Jason had a competition today, against another Marine, of a push-up contest. The other Marine was smaller than Jason, and also a double amputee. We all met down at the PT gym, with Jason showing up just a few minutes ahead of his competition. The rules were pretty loose, and it wasn't really clear on how they were going to start, or even what constituted a push-up. When that was all finally determined they got ready to begin. The rules were simply to do push-ups as well as you can, going up as far as you can and down as far as you can, without touching the base (in this case the work out tables); they were to begin at the same time, and do as many as they could. They both got into position and I said, "Ready...Go!" And they were off. Jason started at a pace of about 1 push-up every second (maybe just a little slower than that). The other Marine was going at a faster pace and by the time he had reached 20 push-ups (yeah, 20) Jason had made it to 14. The other Marine stretched out his arms and just laid down while Jason kept on going. A couple seconds later he asked, "How many does Jason have?" we said 18, 19... and he said, "Oh, crap!" and started doing push-ups again. Everyone was getting excited and we were cheering them both on. Even Stacy, Jason's daughter, was clapping for daddy. The other Marine got to 32 pretty quickly and laid down again, and Jason kept on going, still at the same pace, so when Jason hit 30 the other guy got back up and went to 40, and this time laid down and said, "that's it." Jason didn't show any signs of being tired until he hit 37, then worked to go the rest of the way to 40, and he stopped. It was an amazing demonstration between the two, and since Jason didn't stop for rests I decided he was the winner, though the other guy worked hard too, so you got'a give him credit. Now you have to understand, I was not the anointed official, and I simply decided for myself that Jason had won. Afterwards, the other Marine was put back in his power chair and went back to his room and Jason stayed for more activities. Once he was done, Jason got himself back on to his cart (we helped) and he rolled himself back to his room, by way of a lap of the 5th floor. I thought of it as a victory lap. You could tell that Jason felt pretty good about himself.

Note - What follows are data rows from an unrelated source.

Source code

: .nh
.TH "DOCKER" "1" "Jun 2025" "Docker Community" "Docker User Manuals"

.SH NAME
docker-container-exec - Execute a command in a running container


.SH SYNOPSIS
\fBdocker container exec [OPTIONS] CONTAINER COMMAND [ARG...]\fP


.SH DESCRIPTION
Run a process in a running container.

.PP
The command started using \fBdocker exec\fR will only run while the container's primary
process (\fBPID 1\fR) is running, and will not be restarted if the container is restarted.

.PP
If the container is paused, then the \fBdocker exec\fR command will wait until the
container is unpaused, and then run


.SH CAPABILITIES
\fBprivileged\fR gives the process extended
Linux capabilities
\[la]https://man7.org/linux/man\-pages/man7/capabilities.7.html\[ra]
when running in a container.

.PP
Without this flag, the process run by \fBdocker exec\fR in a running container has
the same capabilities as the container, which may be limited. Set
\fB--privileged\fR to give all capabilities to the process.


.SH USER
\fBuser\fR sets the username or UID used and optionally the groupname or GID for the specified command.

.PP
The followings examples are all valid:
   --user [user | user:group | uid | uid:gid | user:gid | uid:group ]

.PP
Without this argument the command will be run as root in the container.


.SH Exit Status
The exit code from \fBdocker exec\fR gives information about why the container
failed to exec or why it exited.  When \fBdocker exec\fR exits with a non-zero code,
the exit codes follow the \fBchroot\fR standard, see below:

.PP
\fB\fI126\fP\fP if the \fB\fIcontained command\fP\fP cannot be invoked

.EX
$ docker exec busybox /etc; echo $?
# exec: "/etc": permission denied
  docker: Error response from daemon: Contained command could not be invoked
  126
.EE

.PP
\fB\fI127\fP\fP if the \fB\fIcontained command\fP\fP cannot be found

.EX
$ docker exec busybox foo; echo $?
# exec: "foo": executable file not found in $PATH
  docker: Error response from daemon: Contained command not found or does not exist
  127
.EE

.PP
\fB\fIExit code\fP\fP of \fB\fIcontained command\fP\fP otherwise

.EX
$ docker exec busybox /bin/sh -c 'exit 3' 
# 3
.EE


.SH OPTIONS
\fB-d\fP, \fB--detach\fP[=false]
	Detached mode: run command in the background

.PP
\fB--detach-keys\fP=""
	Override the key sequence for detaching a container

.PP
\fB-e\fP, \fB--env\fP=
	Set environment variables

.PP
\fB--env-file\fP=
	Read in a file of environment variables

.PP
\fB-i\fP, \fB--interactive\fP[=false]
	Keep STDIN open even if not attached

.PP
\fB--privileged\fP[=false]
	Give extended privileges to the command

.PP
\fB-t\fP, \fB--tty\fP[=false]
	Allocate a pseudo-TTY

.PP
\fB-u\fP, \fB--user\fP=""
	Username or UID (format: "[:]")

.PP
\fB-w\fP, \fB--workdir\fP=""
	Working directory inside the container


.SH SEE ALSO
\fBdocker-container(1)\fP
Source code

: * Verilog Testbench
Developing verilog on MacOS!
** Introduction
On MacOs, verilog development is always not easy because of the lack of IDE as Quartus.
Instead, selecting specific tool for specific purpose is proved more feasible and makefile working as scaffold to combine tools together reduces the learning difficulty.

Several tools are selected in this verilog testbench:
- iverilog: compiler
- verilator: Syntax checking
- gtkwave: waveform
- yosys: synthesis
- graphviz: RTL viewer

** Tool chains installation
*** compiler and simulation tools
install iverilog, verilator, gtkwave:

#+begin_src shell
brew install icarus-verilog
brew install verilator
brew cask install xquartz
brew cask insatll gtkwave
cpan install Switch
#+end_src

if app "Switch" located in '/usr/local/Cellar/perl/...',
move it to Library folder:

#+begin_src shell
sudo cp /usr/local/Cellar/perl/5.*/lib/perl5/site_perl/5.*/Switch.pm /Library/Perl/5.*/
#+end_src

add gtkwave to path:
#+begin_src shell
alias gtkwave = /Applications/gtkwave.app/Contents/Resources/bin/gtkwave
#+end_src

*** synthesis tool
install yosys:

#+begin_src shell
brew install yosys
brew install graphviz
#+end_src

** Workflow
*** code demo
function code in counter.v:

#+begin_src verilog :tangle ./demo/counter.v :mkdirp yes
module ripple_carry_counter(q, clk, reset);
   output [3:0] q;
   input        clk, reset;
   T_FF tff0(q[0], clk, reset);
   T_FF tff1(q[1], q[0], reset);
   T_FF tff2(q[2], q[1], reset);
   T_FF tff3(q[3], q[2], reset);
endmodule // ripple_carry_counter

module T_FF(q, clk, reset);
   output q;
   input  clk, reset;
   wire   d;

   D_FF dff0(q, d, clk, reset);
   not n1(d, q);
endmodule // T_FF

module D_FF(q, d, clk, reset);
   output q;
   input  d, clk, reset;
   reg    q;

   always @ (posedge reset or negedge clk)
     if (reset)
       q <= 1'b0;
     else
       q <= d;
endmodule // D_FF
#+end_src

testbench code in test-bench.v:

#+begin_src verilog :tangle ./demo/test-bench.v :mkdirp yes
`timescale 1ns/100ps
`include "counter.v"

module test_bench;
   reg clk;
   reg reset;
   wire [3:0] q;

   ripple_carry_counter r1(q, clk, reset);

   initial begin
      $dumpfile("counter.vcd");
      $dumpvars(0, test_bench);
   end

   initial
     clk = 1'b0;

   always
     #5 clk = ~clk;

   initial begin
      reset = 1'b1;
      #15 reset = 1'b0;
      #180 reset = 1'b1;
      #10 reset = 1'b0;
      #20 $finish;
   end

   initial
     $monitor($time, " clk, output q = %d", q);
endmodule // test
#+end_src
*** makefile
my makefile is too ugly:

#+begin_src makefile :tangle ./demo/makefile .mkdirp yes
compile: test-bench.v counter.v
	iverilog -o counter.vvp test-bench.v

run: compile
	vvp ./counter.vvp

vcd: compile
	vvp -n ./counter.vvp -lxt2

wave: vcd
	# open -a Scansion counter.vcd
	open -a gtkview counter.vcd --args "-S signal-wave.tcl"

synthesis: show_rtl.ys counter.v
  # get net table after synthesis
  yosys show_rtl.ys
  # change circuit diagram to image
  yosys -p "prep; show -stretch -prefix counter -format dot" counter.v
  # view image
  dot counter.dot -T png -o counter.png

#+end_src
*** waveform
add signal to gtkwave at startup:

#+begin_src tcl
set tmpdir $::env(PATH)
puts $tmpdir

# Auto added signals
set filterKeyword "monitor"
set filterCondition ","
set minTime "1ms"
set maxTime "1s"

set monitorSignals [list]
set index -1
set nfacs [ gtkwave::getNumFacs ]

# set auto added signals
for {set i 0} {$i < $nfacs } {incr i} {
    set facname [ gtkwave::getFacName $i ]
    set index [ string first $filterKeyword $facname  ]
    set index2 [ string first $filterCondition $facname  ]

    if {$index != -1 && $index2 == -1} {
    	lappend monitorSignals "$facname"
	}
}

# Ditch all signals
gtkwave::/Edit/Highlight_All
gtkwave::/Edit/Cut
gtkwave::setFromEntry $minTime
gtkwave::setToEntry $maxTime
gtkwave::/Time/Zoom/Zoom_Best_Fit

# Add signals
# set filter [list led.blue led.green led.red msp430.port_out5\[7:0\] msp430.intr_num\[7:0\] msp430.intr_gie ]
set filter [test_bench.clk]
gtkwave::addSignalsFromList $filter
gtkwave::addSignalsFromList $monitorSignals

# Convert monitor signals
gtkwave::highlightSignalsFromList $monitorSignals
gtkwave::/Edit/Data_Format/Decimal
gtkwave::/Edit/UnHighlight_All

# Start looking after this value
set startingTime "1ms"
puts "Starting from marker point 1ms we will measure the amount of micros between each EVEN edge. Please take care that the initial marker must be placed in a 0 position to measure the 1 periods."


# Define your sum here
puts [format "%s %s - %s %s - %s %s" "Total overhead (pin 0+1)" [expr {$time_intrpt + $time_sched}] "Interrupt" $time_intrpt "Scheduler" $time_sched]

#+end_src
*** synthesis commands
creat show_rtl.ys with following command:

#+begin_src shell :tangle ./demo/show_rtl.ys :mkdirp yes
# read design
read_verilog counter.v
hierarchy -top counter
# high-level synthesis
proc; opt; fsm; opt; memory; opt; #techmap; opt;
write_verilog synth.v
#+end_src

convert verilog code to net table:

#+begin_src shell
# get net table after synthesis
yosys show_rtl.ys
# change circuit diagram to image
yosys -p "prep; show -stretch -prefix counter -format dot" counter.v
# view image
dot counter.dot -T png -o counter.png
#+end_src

With the work that Jason is doing now, with Physical Therapy, and the gym, I am expecting that he will be able to do more of the things that he wants to do, from an independent nature. One of the biggest challenges he has to get past is the weakness in his right hand. He has been working with Orthopedic these past couple of days, and it is suspected that the ulnar nerve, in his right arm may be damaged. Considering what he has been through I wouldn't be surprised. We may not find out much about this until later next week so we just have to wait right now.
Not too much in the way of visitors today, but that may be because he was down at the contest when dignitaries may have come around. It really doesn't matter as we were able to spend a big chunk of the day with him, and he was able to see his two daughters as well. About the only thing that didn't go well today was the food from the hospital's kitchen. Each day they have the patient fill out a menu, identifying what it is they want to eat. The next day, that selection is supposed to be delivered, and for the most part they get it right. This week, however, they seem to be challenged as they have goofed up his meals a few times, and then today we ended up with three trays in his room before the lunch meal was correct. We were told they have some new people and some of them seem to be having difficulty. The alternative (and it is a good one) is that we can go down to the galley and just get the food ourselves, if we want to. We might even go down with Jason and all of us eat a meal while sitting around a table, and Jason said he would like to do that.
Thank you, for all the support and prayers, as Jason is continuing to improve and the infections seem to be going away. Just a little bit longer and he will be ready for his next level of rehabilitation work.